Thursday, January 17, 2008

Maggie Revisited

The following first appeared here January 9, 2007. I heard today from the person living in Maggie's house in Mount Hope, here's a rerun of last year's story, along with today's comment.

I wandered today to the hill, Maggie,
To watch the scene below -
The creek and the creaking old mill, Maggie,
As we used to, long ago.

The green grove is gone from the hill, Maggie,
Where first the daisies sprung;
The creaking old mill is still, Maggie,
Since you and I were young.

If you can’t trust the Daughters of the American Revolution and an Eagle Scout then who can you trust?

The story begins as we meander along the route of the millenium-old Unicoi Turnpike in the hills of Tennessee, just north of the spot where John Muir crossed the Hiwassee River on his thousand mile walk to the Gulf of Mexico (September 17, 1867). As soon as I saw the sign for Maggie’s Mill Historic Site, I pulled onto the gravel road leading to a small stream. Some pilings along the creek told me that a mill, long since gone, had operated there. And then, at the edge of the road, I read this marker:

I made a mental note to get to the bottom of the story. But the road beckoned, and more places to explore. At Reliance, Webb’s Store stands on the southern bank of the river. Been a long time since I’ve seen a Texaco sign like this:

And just down river, near the confluence of Junebug Creek, this vintage house is a real beauty:

But I kept thinking about that song, Maggie. And even if I’d never heard it, I could pretty well imagine the melody and could hear Al Jolson singing it, Maaaaggieeee. Back home, it didn’t take long to find some recordings of the song, plus lyrics and sheet music. I was on a roll!
I even found a picture of the dapper songwriter:

And a picture of his beloved Maggie Clark:
Clark? I thought her name was Harris, but we’ll let that slide. Johnson didn’t scrimp on the sentimentality, and when you learn the story behind the song, you understand why. He was a schoolteacher in Hamilton, Ontario and Maggie was one of his students. I guess there weren’t any vigilant school administrators to question the propriety of what happened next. G. W. and the tubercular Maggie fell in love and were engaged to be married. When she became ill, he penned the lyrics to "When You and I Were Young, Maggie" and published them in his book of verse, Maple Leaves. (This was Ontario, CANADA, after all.)

They married later that year, but after seven months, poor Maggie died on May 12, 1865. Johnson’s friend James A. Butterfield (1837-1891) set the words to music and the rest, as they say, is history.

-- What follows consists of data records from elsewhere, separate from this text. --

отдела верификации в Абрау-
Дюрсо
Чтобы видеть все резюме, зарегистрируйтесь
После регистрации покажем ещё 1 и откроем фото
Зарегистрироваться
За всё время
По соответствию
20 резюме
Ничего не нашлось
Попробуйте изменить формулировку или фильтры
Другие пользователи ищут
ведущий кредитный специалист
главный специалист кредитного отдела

Now hold on, what about the 1820 date carved in the monument at Maggie’s Mill? George Washington Johnson was born in 1839 and wrote his poem in 1864. Maggie whatever-her-name-was was born in 1842.

So they got the 1820 date wrong, but there must have been a Tennessee connection for George and Maggie. Let’s see, the widower marries two more times, moves from Canada to Cleveland and eventually to Pasadena, California where he died in 1917. No mention of Tennessee at all.
But the song lives on, recorded by everyone from John McCormack to Benny Goodman to Fats Waller to Mac Wiseman.
And to cap it all, "When You and I Were Young, Maggie" made it into the Canadian Songwriters Hall of Fame in 2005. Wow!
So what of the Tennessee claim? All I could find was a gazetteer listing for Springtown, Tennessee: "A picturesque mill adorned the bank of the creek and was first known as Harris Mill. During another period, it was known as Maggie’s Mill; local residents insist that it inspired the ballad, ‘When You and I Were Young, Maggie.’" INSIST!!!!! That’s not going to cut it. I might as well INSIST that Beethoven wrote the Fifth Symphony on MY back porch. Look for the granite monument, coming soon.

Despite all my big talk about the value of preserving local legends, I’ll make an exception for something as blatantly misleading as the Maggie’s Mill "Historic" Site.
Polk County, Tennessee should be ashamed.
The Ocoee Chapter D.A.R. should be ashamed.
And I found the phone number for that Eagle Scout, Dan Cain. I’m tempted to give him a call, because he’s got some ‘splainin’ to do, Maggie.

They say that I'm feeble with age, Maggie,
My steps are less sprightly than then,
My face is a well-written page, Maggie,
And time alone was the pen.
They say we are ag├Ęd and grey, Maggie,
As sprays by the white breakers flung,
But to me you're as fair as you were, Maggie,
When you and I were young.

Comment from hlp111, 1/17/08:

Just wanted to say that I found your post by accident while I was lookin up some information on my house. I live in the farmhouse that Maggie Clarke grew up in Ontario (and her name was definately not Harris). I find it funny that there are so many people that want to claim this song and story. Its original to Mount Hope, a tiny little dot on the map. Its fun though to hear other peoples stories and it makes it easy to see how old tales and stories can become so distorted after time.